Customer Relationship Management 101

December 8, 2009 Leave a comment

CRM is the current enterprise best practice and a solution to long term business profitability.. as we witness the huge shift from a “product focused” or “company focused” business strategy
to a “customer focused” business strategy.

It all starts from selecting a customer to consistently creating a significant value for that customer and in turn broadening the scope of business offerings to the customer with a continuous effort in retaining the customer. Thus extending the customer relationship lifecycle and creating a customer lifetime value. Following narrates a framework which will help companies to understand the core B2B marketing strategy.

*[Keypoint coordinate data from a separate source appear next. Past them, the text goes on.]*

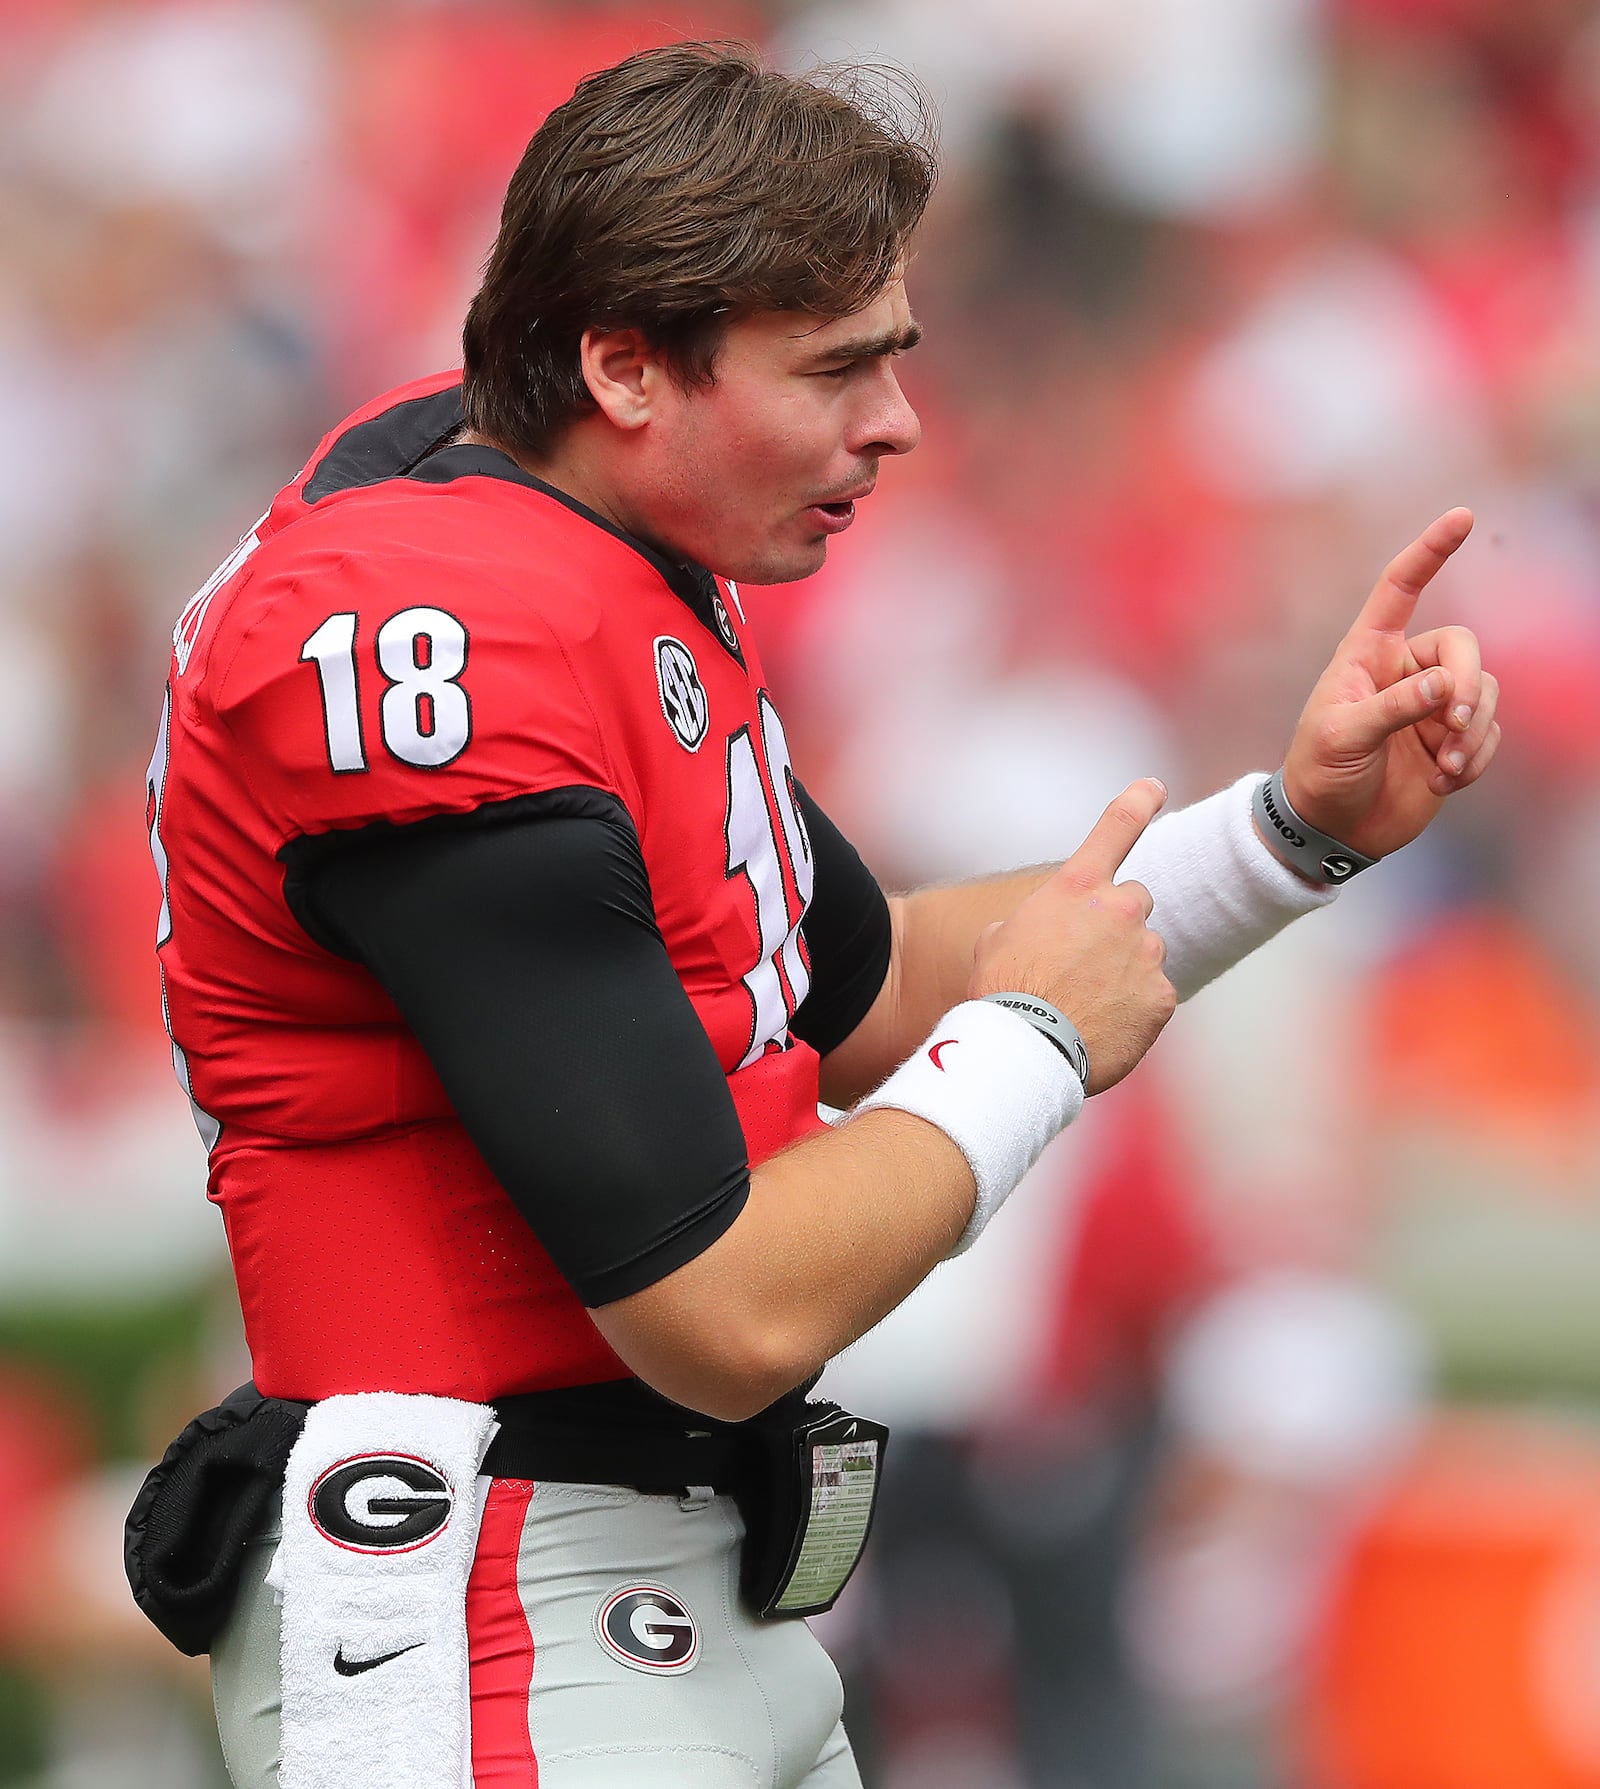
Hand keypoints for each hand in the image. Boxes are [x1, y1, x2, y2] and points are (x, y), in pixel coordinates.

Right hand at [969, 778, 1175, 1094]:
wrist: (1024, 1047)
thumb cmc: (999, 994)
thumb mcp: (995, 943)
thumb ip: (1028, 925)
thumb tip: (1036, 938)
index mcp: (1075, 888)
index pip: (1115, 828)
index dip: (1138, 802)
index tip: (1154, 787)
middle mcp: (1119, 909)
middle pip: (1135, 901)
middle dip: (1118, 923)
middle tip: (1085, 961)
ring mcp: (1146, 952)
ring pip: (1145, 953)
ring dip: (1123, 971)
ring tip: (1085, 1005)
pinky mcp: (1162, 996)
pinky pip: (1154, 997)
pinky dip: (1134, 1010)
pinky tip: (1102, 1028)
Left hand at [1281, 508, 1501, 860]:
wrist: (1331, 829)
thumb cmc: (1320, 774)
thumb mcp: (1343, 736)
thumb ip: (1394, 707)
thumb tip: (1447, 684)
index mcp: (1366, 653)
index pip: (1400, 589)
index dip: (1429, 552)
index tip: (1462, 516)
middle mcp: (1404, 669)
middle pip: (1463, 647)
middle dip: (1468, 685)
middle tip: (1453, 725)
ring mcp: (1432, 704)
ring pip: (1486, 691)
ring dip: (1474, 731)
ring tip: (1444, 768)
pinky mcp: (1452, 739)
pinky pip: (1489, 732)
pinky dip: (1476, 757)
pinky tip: (1447, 782)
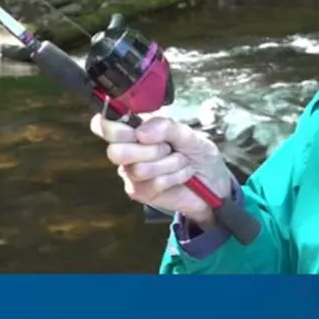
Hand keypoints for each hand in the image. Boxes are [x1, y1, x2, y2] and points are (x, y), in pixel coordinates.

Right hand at [90, 114, 232, 229]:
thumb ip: (166, 127)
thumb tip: (140, 132)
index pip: (103, 125)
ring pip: (139, 168)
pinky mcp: (140, 192)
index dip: (111, 128)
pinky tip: (181, 176)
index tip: (136, 132)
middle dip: (150, 149)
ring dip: (169, 164)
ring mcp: (131, 173)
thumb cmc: (199, 154)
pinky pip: (152, 183)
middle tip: (168, 148)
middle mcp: (127, 150)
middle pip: (116, 151)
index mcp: (135, 129)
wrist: (215, 184)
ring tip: (181, 161)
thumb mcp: (189, 134)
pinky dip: (174, 177)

The framework for CRM starts from:

  • The customer selection criteria should be well specified and evaluation needs to be  done on basis of thorough analysis of adequate quality data and should orient with the firm’s core competencies, vision and  long term strategy
  • Firms need to expand the scope of their business by inclusion of different types of customers and manage this portfolio of customer relationships differently
  • Also, at every stage in a customer relationship lifecycle, the firm should have a clear vision in monitoring the different customer roles played and level of investments and costs incurred on them. This solves the cost vs. price paradox
  • Also, with a higher customer lifetime value(CLV) a firm sees values in a sustained relationship in form of ability to learn in form of product improvements or to serve other customers better or enhancements in logistics, sales & marketing operations. As the renowned writer, successful consultant and strategist Peter Drucker said: any enterprise has two basic functions: marketing and innovation
  • The key is to understand, create and periodically monitor changes in optimal customer value stack in alignment with the Decision Making Unit with the buying firm. This enables the firm in sustaining a healthy relationship and ability to strategically create a customer lock-in

Thus, a strong dynamic framework should be followed in selecting, developing and maintaining successful portfolio of customer relationships. Proper adoption of such framework in different customer lifetime situations will definitely help firms create a higher CLV, lower churn rate, lower costs and maximum profit margins$$$.